(Extracted data)

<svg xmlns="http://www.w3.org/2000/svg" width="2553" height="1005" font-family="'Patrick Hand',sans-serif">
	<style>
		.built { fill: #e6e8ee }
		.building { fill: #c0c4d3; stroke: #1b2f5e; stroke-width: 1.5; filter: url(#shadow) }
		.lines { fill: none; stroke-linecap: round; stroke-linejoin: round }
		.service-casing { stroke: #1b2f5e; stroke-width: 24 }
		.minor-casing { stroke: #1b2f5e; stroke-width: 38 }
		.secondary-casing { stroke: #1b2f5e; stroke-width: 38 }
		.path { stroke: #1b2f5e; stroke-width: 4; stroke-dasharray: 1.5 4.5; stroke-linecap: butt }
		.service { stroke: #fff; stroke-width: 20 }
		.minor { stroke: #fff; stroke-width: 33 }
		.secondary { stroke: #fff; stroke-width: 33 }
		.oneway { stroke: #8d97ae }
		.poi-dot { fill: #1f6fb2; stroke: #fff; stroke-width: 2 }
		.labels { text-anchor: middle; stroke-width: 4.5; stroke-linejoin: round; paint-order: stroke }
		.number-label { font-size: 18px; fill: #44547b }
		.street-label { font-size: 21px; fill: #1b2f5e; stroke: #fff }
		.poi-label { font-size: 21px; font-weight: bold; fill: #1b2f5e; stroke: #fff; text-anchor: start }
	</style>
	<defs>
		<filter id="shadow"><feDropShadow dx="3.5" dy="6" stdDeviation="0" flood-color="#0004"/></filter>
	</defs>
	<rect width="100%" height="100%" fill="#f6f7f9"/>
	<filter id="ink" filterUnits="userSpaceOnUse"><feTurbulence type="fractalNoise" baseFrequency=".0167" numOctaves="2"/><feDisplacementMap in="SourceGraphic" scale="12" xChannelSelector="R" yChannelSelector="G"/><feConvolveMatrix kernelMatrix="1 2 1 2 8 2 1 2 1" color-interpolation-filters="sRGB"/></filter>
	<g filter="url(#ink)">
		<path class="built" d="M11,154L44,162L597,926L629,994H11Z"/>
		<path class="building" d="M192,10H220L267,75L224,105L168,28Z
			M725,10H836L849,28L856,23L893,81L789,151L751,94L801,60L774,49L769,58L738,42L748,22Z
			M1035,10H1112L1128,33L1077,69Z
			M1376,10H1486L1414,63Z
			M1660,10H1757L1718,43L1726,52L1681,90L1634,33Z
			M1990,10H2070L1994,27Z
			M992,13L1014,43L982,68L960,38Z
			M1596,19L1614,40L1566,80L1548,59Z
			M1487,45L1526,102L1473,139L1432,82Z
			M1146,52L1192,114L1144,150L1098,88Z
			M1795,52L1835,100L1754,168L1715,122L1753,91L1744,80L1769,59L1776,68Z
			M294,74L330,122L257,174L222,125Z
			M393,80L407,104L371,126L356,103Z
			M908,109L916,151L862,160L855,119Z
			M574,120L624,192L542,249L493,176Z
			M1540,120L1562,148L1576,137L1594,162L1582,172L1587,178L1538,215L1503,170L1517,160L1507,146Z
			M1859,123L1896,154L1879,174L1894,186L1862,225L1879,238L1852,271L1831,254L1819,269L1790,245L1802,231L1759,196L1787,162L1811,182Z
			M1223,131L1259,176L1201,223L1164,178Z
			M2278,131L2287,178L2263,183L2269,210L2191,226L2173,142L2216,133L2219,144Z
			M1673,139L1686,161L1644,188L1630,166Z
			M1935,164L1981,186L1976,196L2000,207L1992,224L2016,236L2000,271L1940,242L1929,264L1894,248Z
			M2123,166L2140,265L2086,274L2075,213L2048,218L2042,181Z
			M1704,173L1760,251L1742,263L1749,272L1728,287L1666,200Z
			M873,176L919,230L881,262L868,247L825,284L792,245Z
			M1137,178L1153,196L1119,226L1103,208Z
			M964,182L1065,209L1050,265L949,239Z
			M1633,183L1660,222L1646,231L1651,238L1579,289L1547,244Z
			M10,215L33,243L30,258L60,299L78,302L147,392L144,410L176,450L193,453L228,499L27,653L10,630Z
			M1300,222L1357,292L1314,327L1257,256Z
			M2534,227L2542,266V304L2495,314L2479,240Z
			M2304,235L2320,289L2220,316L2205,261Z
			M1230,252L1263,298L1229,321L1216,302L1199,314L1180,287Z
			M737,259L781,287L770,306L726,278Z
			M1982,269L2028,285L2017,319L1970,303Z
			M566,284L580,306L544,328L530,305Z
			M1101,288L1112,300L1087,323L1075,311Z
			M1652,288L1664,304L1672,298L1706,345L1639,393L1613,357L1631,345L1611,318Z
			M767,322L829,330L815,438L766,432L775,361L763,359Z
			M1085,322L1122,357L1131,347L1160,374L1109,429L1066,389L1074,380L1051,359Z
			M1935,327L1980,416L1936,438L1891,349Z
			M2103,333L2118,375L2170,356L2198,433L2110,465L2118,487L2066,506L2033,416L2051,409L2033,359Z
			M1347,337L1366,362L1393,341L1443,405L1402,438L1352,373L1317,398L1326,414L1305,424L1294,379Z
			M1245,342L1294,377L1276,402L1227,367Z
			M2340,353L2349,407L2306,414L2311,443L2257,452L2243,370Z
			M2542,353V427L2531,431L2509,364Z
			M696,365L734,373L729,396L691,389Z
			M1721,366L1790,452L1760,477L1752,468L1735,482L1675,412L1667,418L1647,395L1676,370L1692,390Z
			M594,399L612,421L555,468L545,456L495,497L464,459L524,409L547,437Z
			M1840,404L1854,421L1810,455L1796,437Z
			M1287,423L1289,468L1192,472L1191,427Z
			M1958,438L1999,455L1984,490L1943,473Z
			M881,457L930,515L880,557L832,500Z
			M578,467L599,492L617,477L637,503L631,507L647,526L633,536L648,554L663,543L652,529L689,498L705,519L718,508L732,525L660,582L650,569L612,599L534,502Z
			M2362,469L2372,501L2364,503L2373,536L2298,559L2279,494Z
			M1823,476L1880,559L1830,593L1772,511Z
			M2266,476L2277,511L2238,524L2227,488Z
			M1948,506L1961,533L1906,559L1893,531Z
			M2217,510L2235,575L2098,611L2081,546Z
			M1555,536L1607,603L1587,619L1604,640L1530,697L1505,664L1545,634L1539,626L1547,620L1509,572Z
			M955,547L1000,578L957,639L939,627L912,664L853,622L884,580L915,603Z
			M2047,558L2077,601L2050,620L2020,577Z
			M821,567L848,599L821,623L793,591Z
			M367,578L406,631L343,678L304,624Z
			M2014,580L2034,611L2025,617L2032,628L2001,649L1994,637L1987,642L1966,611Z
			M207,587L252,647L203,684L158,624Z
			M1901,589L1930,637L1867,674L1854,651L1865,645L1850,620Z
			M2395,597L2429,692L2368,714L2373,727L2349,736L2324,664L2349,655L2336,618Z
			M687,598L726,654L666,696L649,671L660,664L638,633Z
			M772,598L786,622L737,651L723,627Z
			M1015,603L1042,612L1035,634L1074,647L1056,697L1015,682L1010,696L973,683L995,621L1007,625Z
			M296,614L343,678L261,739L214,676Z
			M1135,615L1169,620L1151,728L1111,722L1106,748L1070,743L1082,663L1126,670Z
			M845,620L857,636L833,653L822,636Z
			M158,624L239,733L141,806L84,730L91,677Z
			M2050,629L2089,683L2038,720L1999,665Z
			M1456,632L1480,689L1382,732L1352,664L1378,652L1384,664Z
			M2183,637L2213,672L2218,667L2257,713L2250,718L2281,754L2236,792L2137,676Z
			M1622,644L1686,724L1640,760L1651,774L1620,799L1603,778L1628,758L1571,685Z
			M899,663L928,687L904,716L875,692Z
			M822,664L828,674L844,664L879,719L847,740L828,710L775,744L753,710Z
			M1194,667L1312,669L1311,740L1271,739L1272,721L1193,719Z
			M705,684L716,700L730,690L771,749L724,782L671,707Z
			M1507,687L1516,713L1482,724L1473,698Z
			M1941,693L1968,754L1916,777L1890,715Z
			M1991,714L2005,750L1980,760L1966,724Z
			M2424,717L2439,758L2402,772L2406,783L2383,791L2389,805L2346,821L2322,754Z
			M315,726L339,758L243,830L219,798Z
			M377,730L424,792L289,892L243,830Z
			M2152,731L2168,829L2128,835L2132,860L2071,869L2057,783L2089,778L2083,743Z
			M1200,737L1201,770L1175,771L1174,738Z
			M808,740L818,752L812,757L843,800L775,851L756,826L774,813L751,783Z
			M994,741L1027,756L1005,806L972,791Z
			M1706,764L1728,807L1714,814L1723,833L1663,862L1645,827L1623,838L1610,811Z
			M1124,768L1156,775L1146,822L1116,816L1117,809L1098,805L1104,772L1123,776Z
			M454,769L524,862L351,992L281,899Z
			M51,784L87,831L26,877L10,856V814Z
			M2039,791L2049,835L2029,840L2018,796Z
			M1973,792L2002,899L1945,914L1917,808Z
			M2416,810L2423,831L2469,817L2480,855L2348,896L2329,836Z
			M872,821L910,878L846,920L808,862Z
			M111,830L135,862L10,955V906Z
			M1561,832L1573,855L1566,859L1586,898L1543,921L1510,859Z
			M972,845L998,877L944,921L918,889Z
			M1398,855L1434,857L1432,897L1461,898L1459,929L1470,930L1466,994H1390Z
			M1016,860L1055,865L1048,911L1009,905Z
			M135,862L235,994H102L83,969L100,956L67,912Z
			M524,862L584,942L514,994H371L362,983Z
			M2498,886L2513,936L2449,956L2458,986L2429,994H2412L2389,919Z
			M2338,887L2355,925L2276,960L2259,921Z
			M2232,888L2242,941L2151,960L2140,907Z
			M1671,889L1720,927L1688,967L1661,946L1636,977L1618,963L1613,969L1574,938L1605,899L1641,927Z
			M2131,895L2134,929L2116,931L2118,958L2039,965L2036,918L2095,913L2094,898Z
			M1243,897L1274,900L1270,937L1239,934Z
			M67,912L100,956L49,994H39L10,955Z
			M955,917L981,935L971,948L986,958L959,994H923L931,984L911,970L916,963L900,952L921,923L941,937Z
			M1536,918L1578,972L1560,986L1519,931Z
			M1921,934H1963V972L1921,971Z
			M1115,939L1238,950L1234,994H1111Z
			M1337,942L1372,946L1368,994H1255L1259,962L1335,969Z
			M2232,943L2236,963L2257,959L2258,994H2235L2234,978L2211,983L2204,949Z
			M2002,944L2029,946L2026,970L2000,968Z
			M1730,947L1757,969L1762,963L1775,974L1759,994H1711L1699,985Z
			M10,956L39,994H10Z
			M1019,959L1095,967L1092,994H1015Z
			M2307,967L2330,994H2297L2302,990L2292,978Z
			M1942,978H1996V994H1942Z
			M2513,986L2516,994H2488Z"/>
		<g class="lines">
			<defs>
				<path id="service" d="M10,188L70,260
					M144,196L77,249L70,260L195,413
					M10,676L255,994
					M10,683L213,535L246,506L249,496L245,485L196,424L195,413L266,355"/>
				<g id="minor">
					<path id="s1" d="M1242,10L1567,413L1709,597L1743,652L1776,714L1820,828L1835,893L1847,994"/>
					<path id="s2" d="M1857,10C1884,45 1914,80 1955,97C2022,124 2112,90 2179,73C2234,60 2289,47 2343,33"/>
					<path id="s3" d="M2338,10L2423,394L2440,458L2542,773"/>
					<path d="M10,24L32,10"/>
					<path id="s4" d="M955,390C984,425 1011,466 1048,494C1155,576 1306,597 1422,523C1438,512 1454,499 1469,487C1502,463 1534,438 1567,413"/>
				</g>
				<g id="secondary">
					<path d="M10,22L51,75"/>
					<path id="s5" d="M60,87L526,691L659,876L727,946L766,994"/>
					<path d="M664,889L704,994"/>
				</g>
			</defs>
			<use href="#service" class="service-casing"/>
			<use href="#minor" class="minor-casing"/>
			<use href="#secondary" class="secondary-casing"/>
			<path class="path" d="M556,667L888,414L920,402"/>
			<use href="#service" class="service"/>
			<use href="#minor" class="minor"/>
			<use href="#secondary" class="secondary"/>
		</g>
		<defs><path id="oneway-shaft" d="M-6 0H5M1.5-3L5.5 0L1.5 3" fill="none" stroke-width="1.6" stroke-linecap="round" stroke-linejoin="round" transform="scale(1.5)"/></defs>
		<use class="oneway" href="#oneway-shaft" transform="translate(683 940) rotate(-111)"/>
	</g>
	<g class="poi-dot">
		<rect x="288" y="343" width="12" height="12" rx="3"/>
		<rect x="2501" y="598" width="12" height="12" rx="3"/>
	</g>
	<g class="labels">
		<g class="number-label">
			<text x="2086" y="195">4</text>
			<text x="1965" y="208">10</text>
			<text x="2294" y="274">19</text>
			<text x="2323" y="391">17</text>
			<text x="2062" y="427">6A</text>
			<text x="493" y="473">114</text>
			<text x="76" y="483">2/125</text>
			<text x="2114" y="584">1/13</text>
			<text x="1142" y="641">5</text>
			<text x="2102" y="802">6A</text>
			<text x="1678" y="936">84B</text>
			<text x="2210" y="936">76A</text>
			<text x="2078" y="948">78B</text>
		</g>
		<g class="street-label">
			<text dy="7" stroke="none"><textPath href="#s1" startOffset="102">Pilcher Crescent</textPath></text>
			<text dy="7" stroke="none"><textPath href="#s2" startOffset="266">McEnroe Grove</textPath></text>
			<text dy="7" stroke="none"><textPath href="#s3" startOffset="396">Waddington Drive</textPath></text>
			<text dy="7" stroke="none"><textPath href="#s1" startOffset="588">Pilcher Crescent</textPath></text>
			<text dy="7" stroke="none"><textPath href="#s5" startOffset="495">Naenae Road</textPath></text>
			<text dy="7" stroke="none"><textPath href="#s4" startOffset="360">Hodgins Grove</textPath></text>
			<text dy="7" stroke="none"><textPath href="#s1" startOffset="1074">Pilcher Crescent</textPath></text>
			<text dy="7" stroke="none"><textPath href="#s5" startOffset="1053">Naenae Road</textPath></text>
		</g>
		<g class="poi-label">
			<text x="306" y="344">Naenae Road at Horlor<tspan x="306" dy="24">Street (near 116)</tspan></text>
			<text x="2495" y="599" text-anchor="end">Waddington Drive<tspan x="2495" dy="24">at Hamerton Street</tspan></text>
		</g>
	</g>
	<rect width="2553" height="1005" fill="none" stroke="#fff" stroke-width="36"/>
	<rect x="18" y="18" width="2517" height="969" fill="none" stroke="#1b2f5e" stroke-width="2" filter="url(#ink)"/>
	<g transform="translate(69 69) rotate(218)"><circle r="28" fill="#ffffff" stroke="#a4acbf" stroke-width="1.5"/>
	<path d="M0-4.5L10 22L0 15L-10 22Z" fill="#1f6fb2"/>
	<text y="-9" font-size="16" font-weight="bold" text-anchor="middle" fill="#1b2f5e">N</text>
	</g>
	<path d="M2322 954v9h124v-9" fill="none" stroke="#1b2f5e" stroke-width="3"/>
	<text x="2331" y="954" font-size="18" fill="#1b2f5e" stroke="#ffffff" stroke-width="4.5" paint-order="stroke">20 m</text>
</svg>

(End Extracted data)

**Task brief**:
Using only the listing above, restate exactly the lines from the line containing "none; stroke-linecap: round;" through the line containing "#1f6fb2; stroke: #fff;", both included.

**Result of the exercise**:
		.lines { fill: none; stroke-linecap: round; stroke-linejoin: round }
		.service-casing { stroke: #1b2f5e; stroke-width: 24 }
		.minor-casing { stroke: #1b2f5e; stroke-width: 38 }
		.secondary-casing { stroke: #1b2f5e; stroke-width: 38 }
		.path { stroke: #1b2f5e; stroke-width: 4; stroke-dasharray: 1.5 4.5; stroke-linecap: butt }
		.service { stroke: #fff; stroke-width: 20 }
		.minor { stroke: #fff; stroke-width: 33 }
		.secondary { stroke: #fff; stroke-width: 33 }
		.oneway { stroke: #8d97ae }
		.poi-dot { fill: #1f6fb2; stroke: #fff; stroke-width: 2 }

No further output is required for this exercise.